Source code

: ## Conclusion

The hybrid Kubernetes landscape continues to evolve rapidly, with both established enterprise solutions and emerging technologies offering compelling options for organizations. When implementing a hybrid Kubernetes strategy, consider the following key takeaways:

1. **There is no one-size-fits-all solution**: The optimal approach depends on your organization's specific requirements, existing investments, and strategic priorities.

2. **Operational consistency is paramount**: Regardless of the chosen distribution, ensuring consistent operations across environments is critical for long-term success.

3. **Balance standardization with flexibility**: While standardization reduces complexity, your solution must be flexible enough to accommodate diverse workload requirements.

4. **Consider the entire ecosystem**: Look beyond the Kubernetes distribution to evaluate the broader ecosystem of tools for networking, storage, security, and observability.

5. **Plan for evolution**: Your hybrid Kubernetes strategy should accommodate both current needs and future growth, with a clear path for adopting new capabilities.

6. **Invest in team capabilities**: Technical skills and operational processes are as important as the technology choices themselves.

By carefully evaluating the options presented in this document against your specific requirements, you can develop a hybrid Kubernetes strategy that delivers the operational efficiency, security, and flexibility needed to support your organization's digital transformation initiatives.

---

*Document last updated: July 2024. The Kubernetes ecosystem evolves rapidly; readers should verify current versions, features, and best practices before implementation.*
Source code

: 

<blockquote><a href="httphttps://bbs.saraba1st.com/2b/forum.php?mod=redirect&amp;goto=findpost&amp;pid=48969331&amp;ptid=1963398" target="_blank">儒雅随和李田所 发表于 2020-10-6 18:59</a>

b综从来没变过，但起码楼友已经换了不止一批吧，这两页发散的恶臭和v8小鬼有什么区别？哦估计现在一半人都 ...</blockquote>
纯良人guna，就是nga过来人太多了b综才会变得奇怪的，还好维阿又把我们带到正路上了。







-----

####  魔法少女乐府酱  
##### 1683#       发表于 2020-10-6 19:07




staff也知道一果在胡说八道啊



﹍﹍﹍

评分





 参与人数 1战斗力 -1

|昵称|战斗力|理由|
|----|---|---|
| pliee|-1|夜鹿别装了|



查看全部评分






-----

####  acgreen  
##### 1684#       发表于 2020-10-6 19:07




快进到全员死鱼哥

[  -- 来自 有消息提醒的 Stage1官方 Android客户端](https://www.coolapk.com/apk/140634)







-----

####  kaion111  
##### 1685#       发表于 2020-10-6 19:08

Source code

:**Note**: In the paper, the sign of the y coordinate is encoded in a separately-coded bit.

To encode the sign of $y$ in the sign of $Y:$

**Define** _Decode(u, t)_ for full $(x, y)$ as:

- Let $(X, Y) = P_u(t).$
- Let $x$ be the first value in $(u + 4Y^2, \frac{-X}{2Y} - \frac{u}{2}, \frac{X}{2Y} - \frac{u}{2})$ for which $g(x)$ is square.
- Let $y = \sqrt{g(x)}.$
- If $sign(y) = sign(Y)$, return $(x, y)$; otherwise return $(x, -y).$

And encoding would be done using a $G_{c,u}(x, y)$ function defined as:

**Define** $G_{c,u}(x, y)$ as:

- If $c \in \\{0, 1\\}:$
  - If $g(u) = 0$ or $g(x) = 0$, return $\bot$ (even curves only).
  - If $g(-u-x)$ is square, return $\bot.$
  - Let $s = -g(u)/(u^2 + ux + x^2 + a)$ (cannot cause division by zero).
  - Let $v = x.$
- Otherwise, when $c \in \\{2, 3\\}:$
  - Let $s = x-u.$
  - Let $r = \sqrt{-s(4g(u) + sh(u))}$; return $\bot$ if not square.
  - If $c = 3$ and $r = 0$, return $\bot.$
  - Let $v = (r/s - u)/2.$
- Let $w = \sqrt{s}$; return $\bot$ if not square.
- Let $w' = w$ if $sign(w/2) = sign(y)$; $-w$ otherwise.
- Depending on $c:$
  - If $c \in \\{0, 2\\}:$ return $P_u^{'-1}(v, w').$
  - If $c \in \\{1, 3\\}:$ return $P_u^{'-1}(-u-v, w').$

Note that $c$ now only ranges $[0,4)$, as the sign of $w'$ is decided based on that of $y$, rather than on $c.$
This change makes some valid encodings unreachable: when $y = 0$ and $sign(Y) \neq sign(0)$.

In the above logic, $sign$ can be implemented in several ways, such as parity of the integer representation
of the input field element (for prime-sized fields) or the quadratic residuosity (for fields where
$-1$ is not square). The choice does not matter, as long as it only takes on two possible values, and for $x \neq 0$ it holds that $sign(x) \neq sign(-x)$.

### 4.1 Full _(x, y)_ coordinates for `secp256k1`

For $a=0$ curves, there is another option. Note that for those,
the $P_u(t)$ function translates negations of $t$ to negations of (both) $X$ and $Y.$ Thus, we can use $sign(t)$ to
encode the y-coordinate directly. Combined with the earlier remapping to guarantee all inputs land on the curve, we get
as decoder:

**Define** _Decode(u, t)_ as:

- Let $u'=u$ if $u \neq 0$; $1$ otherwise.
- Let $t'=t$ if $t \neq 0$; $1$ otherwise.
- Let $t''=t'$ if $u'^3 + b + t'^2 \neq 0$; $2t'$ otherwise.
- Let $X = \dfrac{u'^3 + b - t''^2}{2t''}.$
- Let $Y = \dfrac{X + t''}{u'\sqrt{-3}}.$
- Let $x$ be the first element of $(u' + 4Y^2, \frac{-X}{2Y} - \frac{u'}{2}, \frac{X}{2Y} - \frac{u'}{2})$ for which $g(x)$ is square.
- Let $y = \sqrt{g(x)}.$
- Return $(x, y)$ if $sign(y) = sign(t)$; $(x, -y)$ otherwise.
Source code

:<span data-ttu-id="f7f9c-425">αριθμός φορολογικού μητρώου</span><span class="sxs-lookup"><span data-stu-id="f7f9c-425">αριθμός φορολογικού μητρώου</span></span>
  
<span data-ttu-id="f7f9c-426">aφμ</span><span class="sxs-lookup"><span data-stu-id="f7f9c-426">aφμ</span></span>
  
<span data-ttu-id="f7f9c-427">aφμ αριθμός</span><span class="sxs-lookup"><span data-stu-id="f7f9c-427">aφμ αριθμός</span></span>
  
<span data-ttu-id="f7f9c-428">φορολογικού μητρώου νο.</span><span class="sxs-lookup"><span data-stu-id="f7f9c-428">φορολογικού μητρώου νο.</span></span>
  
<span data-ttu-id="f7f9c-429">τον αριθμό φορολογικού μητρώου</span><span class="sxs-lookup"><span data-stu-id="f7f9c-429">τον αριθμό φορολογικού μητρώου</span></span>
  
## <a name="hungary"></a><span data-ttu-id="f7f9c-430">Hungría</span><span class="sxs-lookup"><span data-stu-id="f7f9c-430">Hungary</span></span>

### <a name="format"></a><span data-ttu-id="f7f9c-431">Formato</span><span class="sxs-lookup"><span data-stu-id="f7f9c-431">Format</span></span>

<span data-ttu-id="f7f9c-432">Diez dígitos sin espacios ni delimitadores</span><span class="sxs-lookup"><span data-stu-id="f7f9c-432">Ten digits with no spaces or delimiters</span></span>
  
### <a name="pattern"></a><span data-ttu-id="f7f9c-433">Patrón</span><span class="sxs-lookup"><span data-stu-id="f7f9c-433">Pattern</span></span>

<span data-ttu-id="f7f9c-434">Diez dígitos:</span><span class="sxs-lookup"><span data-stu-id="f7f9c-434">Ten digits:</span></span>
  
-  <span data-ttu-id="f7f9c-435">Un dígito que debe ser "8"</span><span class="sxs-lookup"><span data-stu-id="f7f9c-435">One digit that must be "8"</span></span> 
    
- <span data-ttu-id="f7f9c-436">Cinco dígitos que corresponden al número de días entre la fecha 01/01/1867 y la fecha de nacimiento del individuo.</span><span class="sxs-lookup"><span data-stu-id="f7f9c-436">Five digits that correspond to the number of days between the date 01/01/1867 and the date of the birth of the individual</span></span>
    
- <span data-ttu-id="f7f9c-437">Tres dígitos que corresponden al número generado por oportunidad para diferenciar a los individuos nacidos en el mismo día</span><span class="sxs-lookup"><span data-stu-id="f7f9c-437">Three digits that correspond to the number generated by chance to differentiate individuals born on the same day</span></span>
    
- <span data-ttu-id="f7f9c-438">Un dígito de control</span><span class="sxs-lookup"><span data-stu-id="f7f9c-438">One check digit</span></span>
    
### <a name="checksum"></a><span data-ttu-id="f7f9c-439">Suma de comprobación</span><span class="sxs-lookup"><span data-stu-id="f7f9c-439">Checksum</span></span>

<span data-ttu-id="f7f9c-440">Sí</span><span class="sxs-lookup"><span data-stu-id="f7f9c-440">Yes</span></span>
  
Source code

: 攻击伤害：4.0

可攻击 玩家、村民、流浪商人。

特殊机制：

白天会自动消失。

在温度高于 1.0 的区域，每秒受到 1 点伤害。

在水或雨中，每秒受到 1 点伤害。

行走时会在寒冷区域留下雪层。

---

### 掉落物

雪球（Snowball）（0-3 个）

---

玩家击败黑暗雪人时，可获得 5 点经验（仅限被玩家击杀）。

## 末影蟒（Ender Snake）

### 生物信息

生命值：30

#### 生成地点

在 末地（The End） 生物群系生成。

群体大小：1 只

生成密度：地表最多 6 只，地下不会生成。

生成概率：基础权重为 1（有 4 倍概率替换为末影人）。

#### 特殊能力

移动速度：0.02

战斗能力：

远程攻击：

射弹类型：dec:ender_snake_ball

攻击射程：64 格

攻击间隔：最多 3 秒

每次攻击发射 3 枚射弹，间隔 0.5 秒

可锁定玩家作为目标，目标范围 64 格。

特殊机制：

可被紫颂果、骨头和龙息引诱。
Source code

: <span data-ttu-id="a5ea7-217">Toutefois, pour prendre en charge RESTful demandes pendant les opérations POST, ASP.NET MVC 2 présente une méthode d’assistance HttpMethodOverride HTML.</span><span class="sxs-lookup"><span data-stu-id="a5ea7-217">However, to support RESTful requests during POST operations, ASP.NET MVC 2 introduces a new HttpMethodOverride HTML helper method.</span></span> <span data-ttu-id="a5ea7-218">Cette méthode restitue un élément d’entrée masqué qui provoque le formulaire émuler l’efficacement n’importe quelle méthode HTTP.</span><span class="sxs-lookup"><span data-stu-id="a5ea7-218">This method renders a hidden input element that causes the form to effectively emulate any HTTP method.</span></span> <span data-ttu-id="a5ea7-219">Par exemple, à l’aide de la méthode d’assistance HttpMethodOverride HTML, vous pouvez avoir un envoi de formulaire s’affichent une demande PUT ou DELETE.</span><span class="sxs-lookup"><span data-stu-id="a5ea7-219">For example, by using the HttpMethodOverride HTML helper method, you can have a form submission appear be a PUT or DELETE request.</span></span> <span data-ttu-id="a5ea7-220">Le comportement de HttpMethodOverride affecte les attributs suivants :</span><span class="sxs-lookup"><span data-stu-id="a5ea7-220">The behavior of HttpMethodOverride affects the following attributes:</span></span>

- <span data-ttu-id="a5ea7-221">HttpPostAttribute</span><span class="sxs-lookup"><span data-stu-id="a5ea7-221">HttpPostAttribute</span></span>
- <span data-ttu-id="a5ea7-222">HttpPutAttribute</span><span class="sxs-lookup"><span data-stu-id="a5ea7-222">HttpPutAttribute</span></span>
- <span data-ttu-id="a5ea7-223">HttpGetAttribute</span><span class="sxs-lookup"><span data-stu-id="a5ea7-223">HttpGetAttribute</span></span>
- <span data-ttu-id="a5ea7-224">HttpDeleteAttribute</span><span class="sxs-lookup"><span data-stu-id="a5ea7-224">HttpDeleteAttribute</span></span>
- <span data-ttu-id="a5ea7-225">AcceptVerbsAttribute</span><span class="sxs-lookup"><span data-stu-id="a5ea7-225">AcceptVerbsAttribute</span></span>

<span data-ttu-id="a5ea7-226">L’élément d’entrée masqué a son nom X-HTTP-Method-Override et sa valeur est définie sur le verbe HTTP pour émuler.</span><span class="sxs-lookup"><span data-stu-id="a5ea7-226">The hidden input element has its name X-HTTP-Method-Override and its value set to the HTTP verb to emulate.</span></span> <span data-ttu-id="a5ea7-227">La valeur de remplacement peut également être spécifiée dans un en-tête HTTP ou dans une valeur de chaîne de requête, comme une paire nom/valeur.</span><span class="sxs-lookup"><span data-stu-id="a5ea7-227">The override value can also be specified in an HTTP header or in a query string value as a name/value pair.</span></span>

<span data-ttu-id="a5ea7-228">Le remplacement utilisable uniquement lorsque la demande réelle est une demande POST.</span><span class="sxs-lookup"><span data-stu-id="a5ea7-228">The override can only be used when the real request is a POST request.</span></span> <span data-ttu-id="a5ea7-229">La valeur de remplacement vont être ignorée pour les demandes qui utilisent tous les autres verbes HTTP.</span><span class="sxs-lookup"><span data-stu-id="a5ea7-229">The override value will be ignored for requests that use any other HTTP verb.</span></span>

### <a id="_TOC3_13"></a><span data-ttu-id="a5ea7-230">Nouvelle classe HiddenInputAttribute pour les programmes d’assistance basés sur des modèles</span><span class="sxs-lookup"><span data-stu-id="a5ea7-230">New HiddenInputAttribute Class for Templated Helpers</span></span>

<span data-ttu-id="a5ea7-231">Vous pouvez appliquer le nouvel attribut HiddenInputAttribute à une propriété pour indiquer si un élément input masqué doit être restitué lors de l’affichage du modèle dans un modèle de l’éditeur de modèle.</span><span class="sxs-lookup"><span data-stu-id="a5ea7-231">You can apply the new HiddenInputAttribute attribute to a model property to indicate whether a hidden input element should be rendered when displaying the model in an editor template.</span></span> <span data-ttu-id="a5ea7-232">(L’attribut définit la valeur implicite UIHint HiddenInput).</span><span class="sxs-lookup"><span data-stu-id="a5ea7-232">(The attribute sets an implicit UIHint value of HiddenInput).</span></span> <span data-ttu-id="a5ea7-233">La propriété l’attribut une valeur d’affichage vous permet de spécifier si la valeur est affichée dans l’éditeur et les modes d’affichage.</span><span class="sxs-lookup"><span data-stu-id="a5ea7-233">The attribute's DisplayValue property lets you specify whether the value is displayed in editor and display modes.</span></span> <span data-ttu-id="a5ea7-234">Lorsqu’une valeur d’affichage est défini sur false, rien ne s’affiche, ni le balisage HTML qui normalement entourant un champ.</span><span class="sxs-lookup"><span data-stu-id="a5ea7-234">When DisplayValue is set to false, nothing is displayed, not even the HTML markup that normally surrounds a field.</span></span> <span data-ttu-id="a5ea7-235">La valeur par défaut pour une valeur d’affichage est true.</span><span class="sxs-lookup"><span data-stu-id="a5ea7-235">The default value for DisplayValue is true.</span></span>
-=-=-
— Written task —
Duplicate the lines in the listing above, starting with the line that contains "生成概率：基础权重为 1（有 4 倍概率替换为末影人）。" and going on through the line that contains "the following attributes:</span></span>". Keep every line unchanged.

— Problem solution —
生成概率：基础权重为 1（有 4 倍概率替换为末影人）。

#### 特殊能力

移动速度：0.02

战斗能力：

远程攻击：

射弹类型：dec:ender_snake_ball

攻击射程：64 格

攻击间隔：最多 3 秒

每次攻击发射 3 枚射弹，间隔 0.5 秒

可锁定玩家作为目标，目标范围 64 格。

特殊机制：

可被紫颂果、骨头和龙息引诱。
Source code

: <span data-ttu-id="a5ea7-217">Toutefois, pour prendre en charge RESTful demandes pendant les opérations POST, ASP.NET MVC 2 présente une méthode d’assistance HttpMethodOverride HTML.</span><span class="sxs-lookup"><span data-stu-id="a5ea7-217">However, to support RESTful requests during POST operations, ASP.NET MVC 2 introduces a new HttpMethodOverride HTML helper method.</span></span> <span data-ttu-id="a5ea7-218">Cette méthode restitue un élément d’entrée masqué qui provoque le formulaire émuler l’efficacement n’importe quelle méthode HTTP.</span><span class="sxs-lookup"><span data-stu-id="a5ea7-218">This method renders a hidden input element that causes the form to effectively emulate any HTTP method.</span></span> <span data-ttu-id="a5ea7-219">Par exemple, à l’aide de la méthode d’assistance HttpMethodOverride HTML, vous pouvez avoir un envoi de formulaire s’affichent une demande PUT ou DELETE.</span><span class="sxs-lookup"><span data-stu-id="a5ea7-219">For example, by using the HttpMethodOverride HTML helper method, you can have a form submission appear be a PUT or DELETE request.</span></span> <span data-ttu-id="a5ea7-220">Le comportement de HttpMethodOverride affecte les attributs suivants :</span><span class="sxs-lookup"><span data-stu-id="a5ea7-220">The behavior of HttpMethodOverride affects the following attributes:</span></span>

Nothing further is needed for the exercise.